7. Trinity Broadcasting Network
I still say religion is a very personal thing; any attempt to explain it or evangelize it trivializes it, and it’s way too easy to turn it from a personal expression of faith into a power struggle. That disclaimer aside, people here are a lot more expressive of their religion than I’m used to. And I’m happy to see it; I think it’s a good thing.

What pains me is to see Christianity being twisted to preach everything that’s the exact opposite of what it should be about. It’s now all about intolerance and fear and superiority and worst, politics. There’s a ton of religious broadcasting, but the worst is the Trinity Broadcasting Network. It’s got as much political propaganda as anything else; they’re not going to be happy until the United States is a theocracy and all people are controlled by fear and willful ignorance. I actually heard one “preacher” comparing those promoting religious tolerance to worship of Baal.

8. Red State
This is the part that really makes me sad. Georgia’s always been conservative, but as I was growing up, it seemed a lot more progressive. Fiercely Democratic, trying to make some sense of religious conservatism combined with the civil rights movement and the bare remnants of Confederate rebellious libertarianism, all mixing together to make a delicious moderate gravy.
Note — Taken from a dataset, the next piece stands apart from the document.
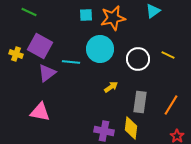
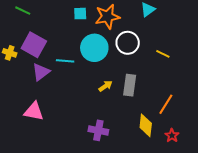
white circle: (138, 59) -> (128, 43), moved
gray rectangle: (140, 102) -> (130, 85), moved
yellow diamond: (131, 128) -> (146, 125), moved

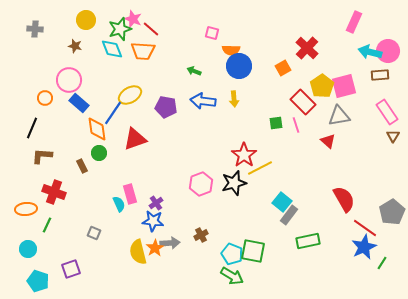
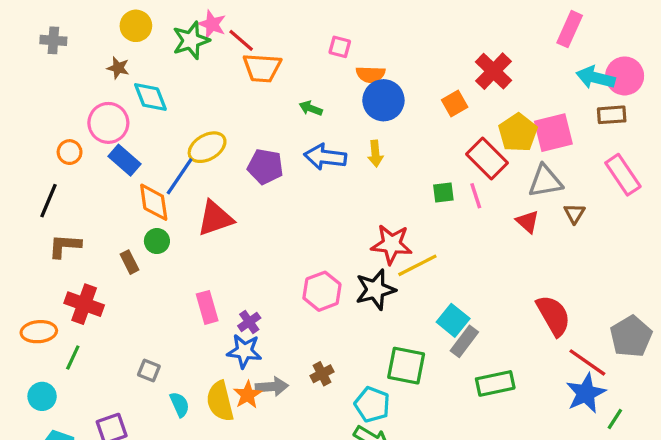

Now, it’s been twisted just like every other generic bright red state, a bunch of Fox News-watchin’, Anne Coulter-readin’ yahoos who are uncomfortable with the brown people taking over and are playing right into the party line ‘cuz the president seems like a good ole boy who’d be fun to have a beer with.

9. Emory University Hospital

10. Pernicious Blandness
It’s manifested in the turn to Republicanism, and in the soulless suburban sprawl, but it’s all a sign that southerners are killing the south. I sure as hell am not a secessionist, and the only people I’ve got less patience for than Republicans are libertarians.

Still, I like the idea that the south is different and that that difference is worth preserving. Old town areas are getting harder and harder to find, getting replaced by Wal-Marts. Historic churches are turned into civic buildings as the congregations build newer and more modern, featureless buildings all over the place, each with a big retail sign out front advertising the week’s sermon as if it were a going-out-of-business sale. I definitely don’t have a problem with things getting more modern, since I depend heavily on having a reliable wireless connection. I just don’t want to see Atlanta turn into Orlando. In their attempts to modernize, Georgians are destroying everything that makes the south cool, and keeping everything (racism, ignorance, intolerant theocracy) that makes it the punchline to a joke.

And six things I still like about Georgia:

1. Lightning Bugs
They’re still here, and they’re still pretty cool.

2. Trees
A documentary with Joanne Woodward told me that Atlanta has more trees per square mile than any other metropolitan area. It’s easy to see that, too; they’re all over, in a constant battle between woods vs. freeways and Borders bookstores.

3. The street names
North Druid Hills, Snapfinger Road, Wesley Chapel, Five Points Trickum. Those are street names I can get behind, not mispronounced mundane Spanish words and names of saints and presidents.

4. Chick-fil-a
They’re ubiquitous now, but still they’re consistently as good as I remember. And I think it’s really cool that they’ve stuck to the policy of staying closed on Sundays.

5. Everything’s cheaper
It’s cute to hear people complaining about how ridiculously expensive gas has gotten, when it’s about $2.50 a gallon.